Return the data below in full and exactly, except that the pictures are dropped.

Record extracts:
+===+

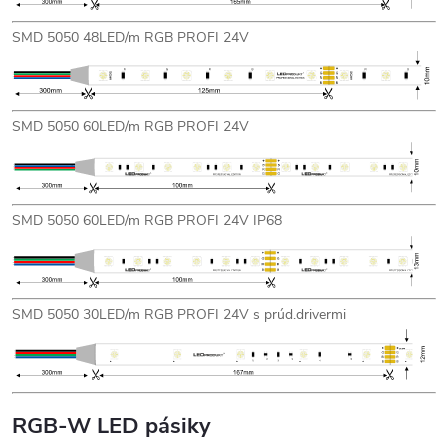
SMD 5050 48LED/m RGB PROFI 24V
SMD 5050 60LED/m RGB PROFI 24V
SMD 5050 60LED/m RGB PROFI 24V IP68
SMD 5050 30LED/m RGB PROFI 24V s prúd.drivermi
RGB-W LED pásiky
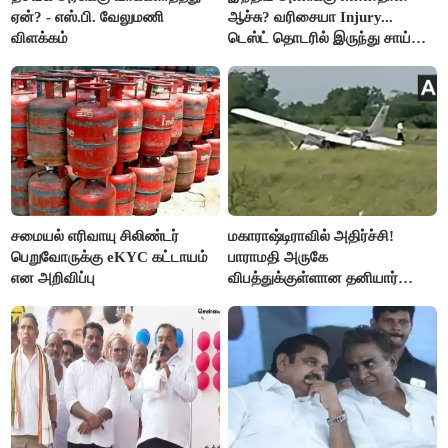
ஏன்? - எஸ்.பி. வேலுமணி
ஆச்சு? வரிசையா Injury...
விளக்கம்
டெஸ்ட் தொடரில் இருந்து சாய்
சுதர்சனும் விலகல்
சமையல் எரிவாயு சிலிண்டர்
மகாராஷ்டிராவில் அதிர்ச்சி!
பெறுவோருக்கு eKYC கட்டாயம்
பாராமதி அருகே
என அறிவிப்பு
விபத்துக்குள்ளான தனியார்
பயிற்சி விமானம்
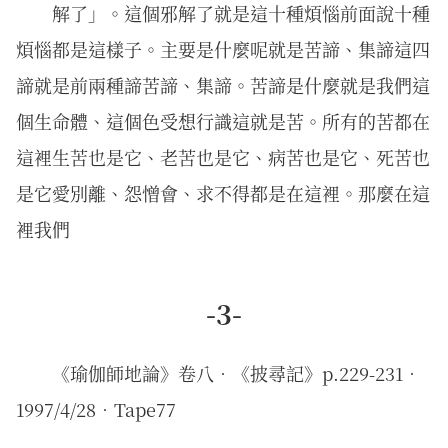
解了」。這個邪解了就是這十種煩惱前面說十種
煩惱都是這樣子。主要是什麼呢就是苦諦、集諦這四
諦就是前兩種諦苦諦、集諦。苦諦是什麼就是我們這
個生命體、這個色受想行識這就是苦。所有的苦都在
這裡生苦也是它、老苦也是它、病苦也是它、死苦也
是它愛別離、怨憎會、求不得都是在這裡。那麼在這
裡我們
-3-
《瑜伽師地論》卷八．《披尋記》p.229-231．
1997/4/28．Tape77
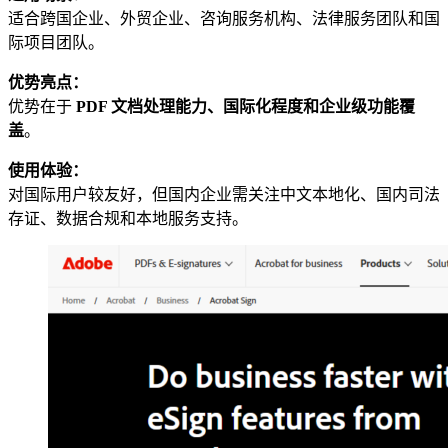
适合跨国企业、外贸企业、咨询服务机构、法律服务团队和国
际项目团队。
优势亮点：
优势在于
PDF 文档处理能力、国际化程度和企业级功能覆
盖
。
使用体验：
对国际用户较友好，但国内企业需关注中文本地化、国内司法
存证、数据合规和本地服务支持。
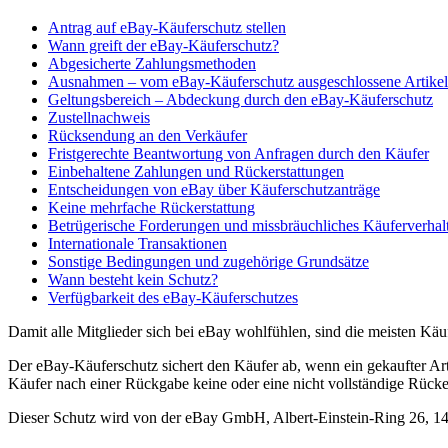
Antrag auf eBay-Käuferschutz stellen
Wann greift der eBay-Käuferschutz?
Abgesicherte Zahlungsmethoden
Ausnahmen – vom eBay-Käuferschutz ausgeschlossene Artikel
Geltungsbereich – Abdeckung durch den eBay-Käuferschutz
Zustellnachweis
Rücksendung an den Verkäufer
Fristgerechte Beantwortung von Anfragen durch den Käufer
Einbehaltene Zahlungen und Rückerstattungen
Entscheidungen von eBay über Käuferschutzanträge
Keine mehrfache Rückerstattung
Betrügerische Forderungen und missbräuchliches Käuferverhal
Internationale Transaktionen
Sonstige Bedingungen und zugehörige Grundsätze
Wann besteht kein Schutz?
Verfügbarkeit des eBay-Käuferschutzes
Damit alle Mitglieder sich bei eBay wohlfühlen, sind die meisten Kä
Der eBay-Käuferschutz sichert den Käufer ab, wenn ein gekaufter Arti
Käufer nach einer Rückgabe keine oder eine nicht vollständige Rücker
Dieser Schutz wird von der eBay GmbH, Albert-Einstein-Ring 26, 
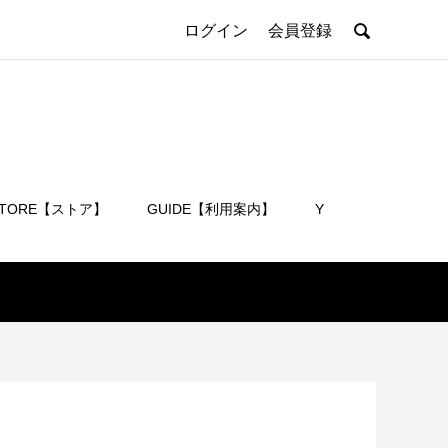

ログイン
会員登録
STORE【ストア】
GUIDE【利用案内】
Y
会員登録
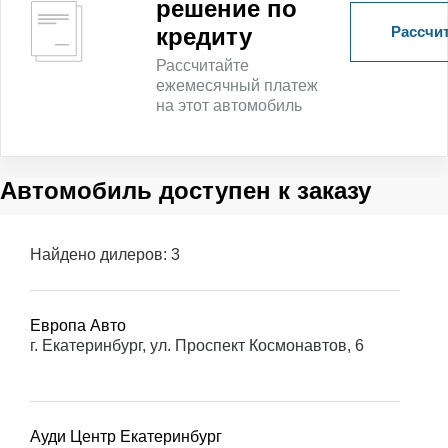
решение по
Рассчит
кредиту
Рассчитайте
ежемесячный платеж
на этот автомобиль
Автомобиль доступен к заказу
Найдено дилеров:
3
Европа Авто
г. Екатеринбург, ул. Проспект Космонавтов, 6
Ауди Центр Екатеринбург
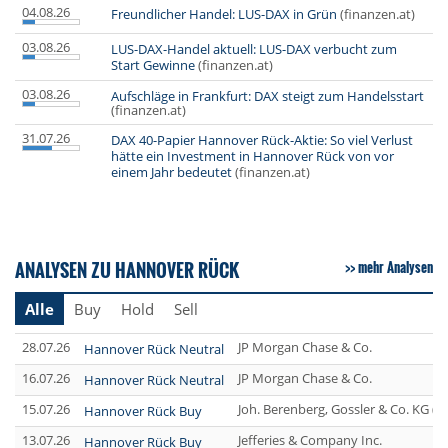
04.08.26
Freundlicher Handel: LUS-DAX in Grün
(finanzen.at)
03.08.26
LUS-DAX-Handel aktuell: LUS-DAX verbucht zum
Start Gewinne
(finanzen.at)
03.08.26
Aufschläge in Frankfurt: DAX steigt zum Handelsstart
(finanzen.at)
31.07.26
DAX 40-Papier Hannover Rück-Aktie: So viel Verlust
hätte ein Investment in Hannover Rück von vor
einem Jahr bedeutet
(finanzen.at)
ANALYSEN ZU HANNOVER RÜCK
mehr Analysen
Alle
Buy
Hold
Sell
28.07.26
JP Morgan Chase & Co.
Hannover Rück Neutral
16.07.26
JP Morgan Chase & Co.
Hannover Rück Neutral
15.07.26
Joh. Berenberg, Gossler & Co. KG (
Hannover Rück Buy
13.07.26
Jefferies & Company Inc.
Hannover Rück Buy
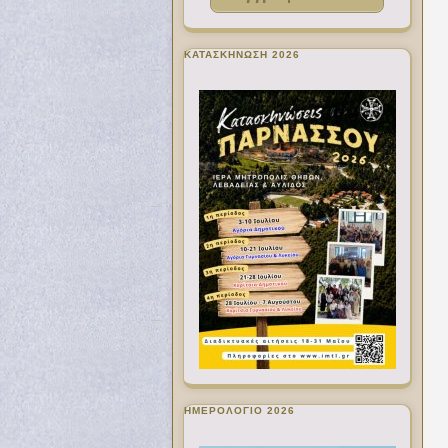
ΚΑΤΑΣΚΗΝΩΣΗ 2026
ΗΜΕΡΟΛΟΓΙΟ 2026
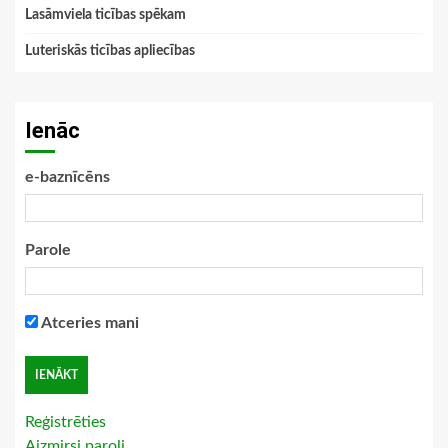
Lasāmviela ticības spēkam
Luteriskās ticības apliecības
Ienāc
e-baznīcēns
Parole
Atceries mani
Reģistrēties
Aizmirsi paroli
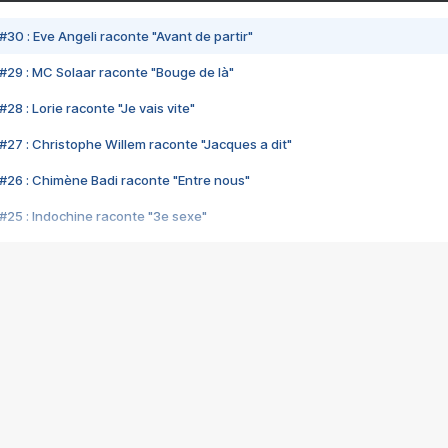
#30 : Eve Angeli raconte "Avant de partir"
#29 : MC Solaar raconte "Bouge de là"
28 : Lorie raconte "Je vais vite"
#27 : Christophe Willem raconte "Jacques a dit"
#26 : Chimène Badi raconte "Entre nous"
#25 : Indochine raconte "3e sexe"
#24 : Zaho raconte "C'est chelou"
#23 : Patrick Bruel raconte "Au café des délices"
#22 : Kyo raconte "Le chemin"
#21 : Nolwenn Leroy raconte "Cassé"
#20 : Patrick Hernandez raconte "Born to be alive"
#19 : Lorie raconte "Près de moi"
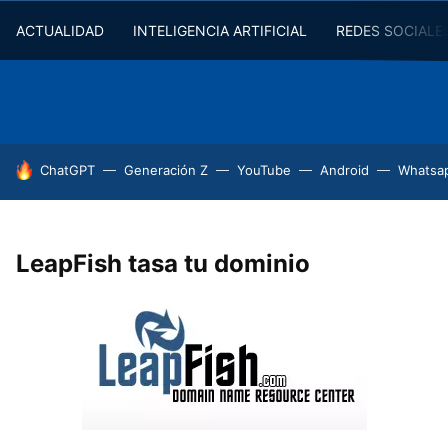
ACTUALIDAD
INTELIGENCIA ARTIFICIAL
REDES SOCIALE
HOY SE HABLA DE
ChatGPT
Generación Z
YouTube
Android
Whatsa
LeapFish tasa tu dominio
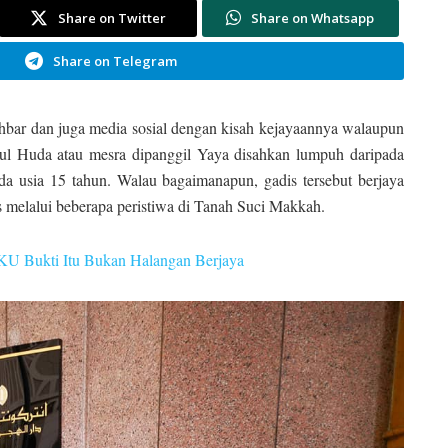
Share on Twitter
Share on Whatsapp
Share on Telegram
hbar dan juga media sosial dengan kisah kejayaannya walaupun
ul Huda atau mesra dipanggil Yaya disahkan lumpuh daripada
da usia 15 tahun. Walau bagaimanapun, gadis tersebut berjaya
s melalui beberapa peristiwa di Tanah Suci Makkah.
OKU Bukti Itu Bukan Halangan Berjaya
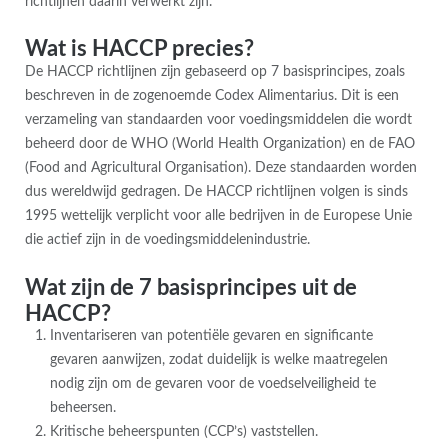
richtlijnen daarin verwerkt zijn.
Wat is HACCP precies?
De HACCP richtlijnen zijn gebaseerd op 7 basisprincipes, zoals
beschreven in de zogenoemde Codex Alimentarius. Dit is een
verzameling van standaarden voor voedingsmiddelen die wordt
beheerd door de WHO (World Health Organization) en de FAO
(Food and Agricultural Organisation). Deze standaarden worden
dus wereldwijd gedragen. De HACCP richtlijnen volgen is sinds
1995 wettelijk verplicht voor alle bedrijven in de Europese Unie
die actief zijn in de voedingsmiddelenindustrie.
Wat zijn de 7 basisprincipes uit de
HACCP?
Inventariseren van potentiële gevaren en significante
gevaren aanwijzen, zodat duidelijk is welke maatregelen
nodig zijn om de gevaren voor de voedselveiligheid te
beheersen.
Kritische beheerspunten (CCP’s) vaststellen.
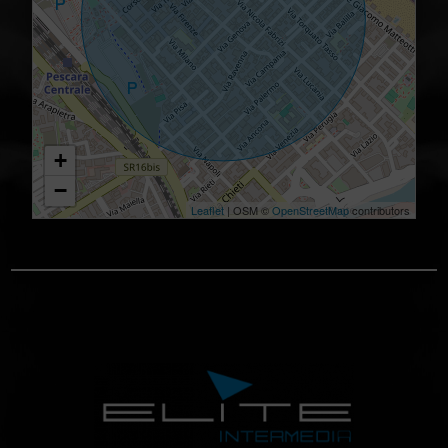
+
−
Leaflet
| OSM ©
OpenStreetMap
contributors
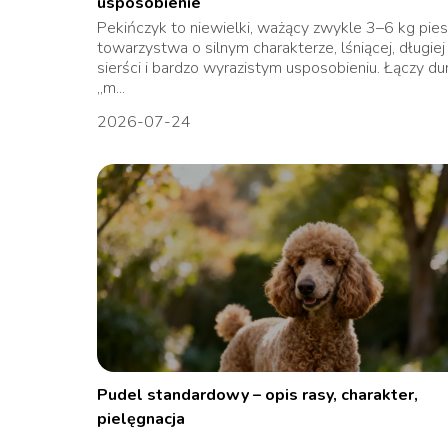
usposobienie
Pekińczyk to niewielki, ważący zwykle 3–6 kg pie
towarzystwa o silnym charakterze, lśniącej, długiej
sierści i bardzo wyrazistym usposobieniu. Łączy d
„m...
2026-07-24
Pudel standardowy – opis rasy, charakter,
pielęgnacja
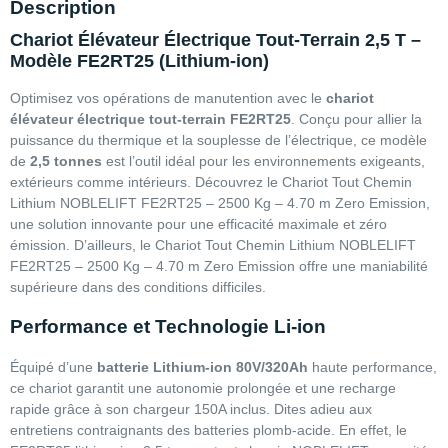
Description
Chariot Élévateur Électrique Tout-Terrain 2,5 T –
Modèle FE2RT25 (Lithium-ion)
Optimisez vos opérations de manutention avec le
chariot
élévateur électrique tout-terrain FE2RT25
. Conçu pour allier la
puissance du thermique et la souplesse de l’électrique, ce modèle
de
2,5 tonnes
est l’outil idéal pour les environnements exigeants,
extérieurs comme intérieurs. Découvrez le Chariot Tout Chemin
Lithium NOBLELIFT FE2RT25 – 2500 Kg – 4.70 m Zero Emission,
une solution innovante pour une efficacité maximale et zéro
émission. D’ailleurs, le Chariot Tout Chemin Lithium NOBLELIFT
FE2RT25 – 2500 Kg – 4.70 m Zero Emission offre une maniabilité
supérieure dans des conditions difficiles.
Performance et Technologie Li-ion
Équipé d’une
batterie Lithium-ion 80V/320Ah
haute performance,
ce chariot garantit une autonomie prolongée et une recharge
rapide grâce à son chargeur 150A inclus. Dites adieu aux
entretiens contraignants des batteries plomb-acide. En effet, le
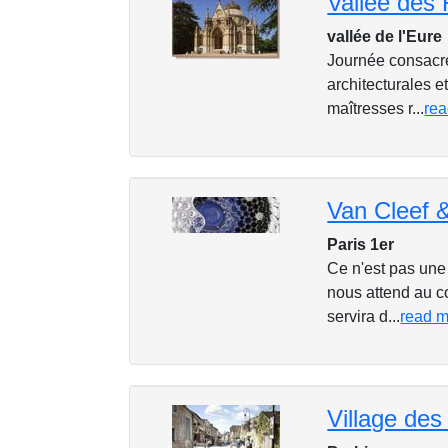
vallée de l'Eure
Journée consacré
architecturales et
maîtresses r...
re
Paris 1er
Ce n'est pas une 
nous attend au c
servira d...
read 
Village des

+===+

Task output:
SMD 5050 48LED/m RGB PROFI 24V
SMD 5050 60LED/m RGB PROFI 24V
SMD 5050 60LED/m RGB PROFI 24V IP68
SMD 5050 30LED/m RGB PROFI 24V s prúd.drivermi
RGB-W LED pásiky
ஏன்? - எஸ்.பி. வேலுமணி
ஆச்சு? வரிசையா Injury...
விளக்கம்
டெஸ்ட் தொடரில் இருந்து சாய்
சுதர்சனும் விலகல்
சமையல் எரிவாயு சிலிண்டர்
மகாராஷ்டிராவில் அதிர்ச்சி!
பெறுவோருக்கு eKYC கட்டாயம்
பாராமதி அருகே
என அறிவிப்பு
விபத்துக்குள்ளான தனியார்
பயிற்சி விமானம்
解了」。這個邪解了就是這十種煩惱前面說十種
煩惱都是這樣子。主要是什麼呢就是苦諦、集諦這四
諦就是前兩種諦苦諦、集諦。苦諦是什麼就是我們這
個生命體、這個色受想行識這就是苦。所有的苦都在
這裡生苦也是它、老苦也是它、病苦也是它、死苦也
是它愛別離、怨憎會、求不得都是在這裡。那麼在這
裡我們
-3-
《瑜伽師地論》卷八．《披尋記》p.229-231．
1997/4/28．Tape77
适合跨国企业、外贸企业、咨询服务机构、法律服务团队和国
际项目团队。
优势亮点：
优势在于
PDF 文档处理能力、国际化程度和企业级功能覆
盖
。
使用体验：
对国际用户较友好，但国内企业需关注中文本地化、国内司法
存证、数据合规和本地服务支持。
Antrag auf eBay-Käuferschutz stellen
Wann greift der eBay-Käuferschutz?
Abgesicherte Zahlungsmethoden
Ausnahmen – vom eBay-Käuferschutz ausgeschlossene Artikel
Geltungsbereich – Abdeckung durch den eBay-Käuferschutz
Zustellnachweis
Rücksendung an den Verkäufer
Fristgerechte Beantwortung von Anfragen durch den Käufer
Einbehaltene Zahlungen und Rückerstattungen
Entscheidungen von eBay über Käuferschutzanträge
Keine mehrfache Rückerstattung
Betrügerische Forderungen und missbräuchliches Käuferverhal
Internationale Transaktionen
Sonstige Bedingungen und zugehörige Grundsätze
Wann besteht kein Schutz?
Verfügbarkeit des eBay-Käuferschutzes
Damit alle Mitglieder sich bei eBay wohlfühlen, sind die meisten Kä
Der eBay-Käuferschutz sichert den Käufer ab, wenn ein gekaufter Arti
Käufer nach einer Rückgabe keine oder eine nicht vollständige Rücker
Dieser Schutz wird von der eBay GmbH, Albert-Einstein-Ring 26, 

ログイン
会員登録
STORE【ストア】
GUIDE【利用案内】
Y
会員登録
решение по
Рассчит
кредиту
Рассчитайте
ежемесячный платеж
на этот автомобиль
Автомобиль доступен к заказу
Найдено дилеров:
3
Европа Авто
г. Екатеринбург, ул. Проспект Космонавтов, 6
Ауди Центр Екатеринбург
04.08.26
Freundlicher Handel: LUS-DAX in Grün
(finanzen.at)
03.08.26
LUS-DAX-Handel aktuell: LUS-DAX verbucht zum
Start Gewinne
(finanzen.at)
03.08.26
Aufschläge in Frankfurt: DAX steigt zum Handelsstart
(finanzen.at)
31.07.26
DAX 40-Papier Hannover Rück-Aktie: So viel Verlust
hätte ein Investment in Hannover Rück von vor
einem Jahr bedeutet
(finanzen.at)
ANALYSEN ZU HANNOVER RÜCK
mehr Analysen
Alle
Buy
Hold
Sell
28.07.26
JP Morgan Chase & Co.
Hannover Rück Neutral
16.07.26
JP Morgan Chase & Co.
Hannover Rück Neutral
15.07.26
Joh. Berenberg, Gossler & Co. KG (
Hannover Rück Buy
13.07.26
Jefferies & Company Inc.
Hannover Rück Buy
ΚΑΤΑΣΚΗΝΩΣΗ 2026
ΗΜΕΡΟΛΟΓΙΟ 2026
Lasāmviela ticības spēkam
Luteriskās ticības apliecības
Ienāc
e-baznīcēns
Parole
Atceries mani
Reģistrēties
Aizmirsi paroli
#30 : Eve Angeli raconte "Avant de partir"
#29 : MC Solaar raconte "Bouge de là"
28 : Lorie raconte "Je vais vite"
#27 : Christophe Willem raconte "Jacques a dit"
#26 : Chimène Badi raconte "Entre nous"
#25 : Indochine raconte "3e sexe"
#24 : Zaho raconte "C'est chelou"
#23 : Patrick Bruel raconte "Au café des délices"
#22 : Kyo raconte "Le chemin"
#21 : Nolwenn Leroy raconte "Cassé"
#20 : Patrick Hernandez raconte "Born to be alive"
#19 : Lorie raconte "Près de moi"
ACTUALIDAD
INTELIGENCIA ARTIFICIAL
REDES SOCIALE
HOY SE HABLA DE
ChatGPT
Generación Z
YouTube
Android
Whatsa
LeapFish tasa tu dominio
Share on Twitter
Share on Whatsapp
Share on Telegram
hbar dan juga media sosial dengan kisah kejayaannya walaupun
ul Huda atau mesra dipanggil Yaya disahkan lumpuh daripada
da usia 15 tahun. Walau bagaimanapun, gadis tersebut berjaya
s melalui beberapa peristiwa di Tanah Suci Makkah.
OKU Bukti Itu Bukan Halangan Berjaya
richtlijnen daarin verwerkt zijn.
Wat is HACCP precies?
De HACCP richtlijnen zijn gebaseerd op 7 basisprincipes, zoals
beschreven in de zogenoemde Codex Alimentarius. Dit is een
verzameling van standaarden voor voedingsmiddelen die wordt
beheerd door de WHO (World Health Organization) en de FAO
(Food and Agricultural Organisation). Deze standaarden worden
dus wereldwijd gedragen. De HACCP richtlijnen volgen is sinds
1995 wettelijk verplicht voor alle bedrijven in de Europese Unie
die actief zijn in de voedingsmiddelenindustrie.
Wat zijn de 7 basisprincipes uit de
HACCP?
Inventariseren van potentiële gevaren en significante
gevaren aanwijzen, zodat duidelijk is welke maatregelen
nodig zijn om de gevaren voor de voedselveiligheid te
beheersen.
Kritische beheerspunten (CCP’s) vaststellen.
+
−
Leaflet
| OSM ©
OpenStreetMap
contributors
usposobienie
Pekińczyk to niewielki, ważący zwykle 3–6 kg pie
towarzystwa o silnym charakterze, lśniącej, długiej
sierści i bardzo wyrazistym usposobieniu. Łączy d
„m...
2026-07-24
Pudel standardowy – opis rasy, charakter,
pielęgnacja
Description
Chariot Élévateur Électrique Tout-Terrain 2,5 T –
Modèle FE2RT25 (Lithium-ion)
Optimisez vos opérations de manutention avec le
chariot
élévateur électrique tout-terrain FE2RT25
. Conçu pour allier la
puissance du thermique et la souplesse de l’électrique, ce modèle
de
2,5 tonnes
est l’outil idéal pour les environnements exigeants,
extérieurs comme intérieurs. Découvrez le Chariot Tout Chemin
Lithium NOBLELIFT FE2RT25 – 2500 Kg – 4.70 m Zero Emission,
une solution innovante pour une efficacité maximale et zéro
émission. D’ailleurs, le Chariot Tout Chemin Lithium NOBLELIFT
FE2RT25 – 2500 Kg – 4.70 m Zero Emission offre une maniabilité
supérieure dans des conditions difficiles.
Performance et Technologie Li-ion
Équipé d’une
batterie Lithium-ion 80V/320Ah
haute performance,
ce chariot garantit une autonomie prolongée et une recharge
rapide grâce à son chargeur 150A inclus. Dites adieu aux
entretiens contraignants des batteries plomb-acide. En effet, le
vallée de l'Eure
Journée consacré
architecturales et
maîtresses r...
re
Paris 1er
Ce n'est pas une 
nous attend au c
servira d...
read 
Village des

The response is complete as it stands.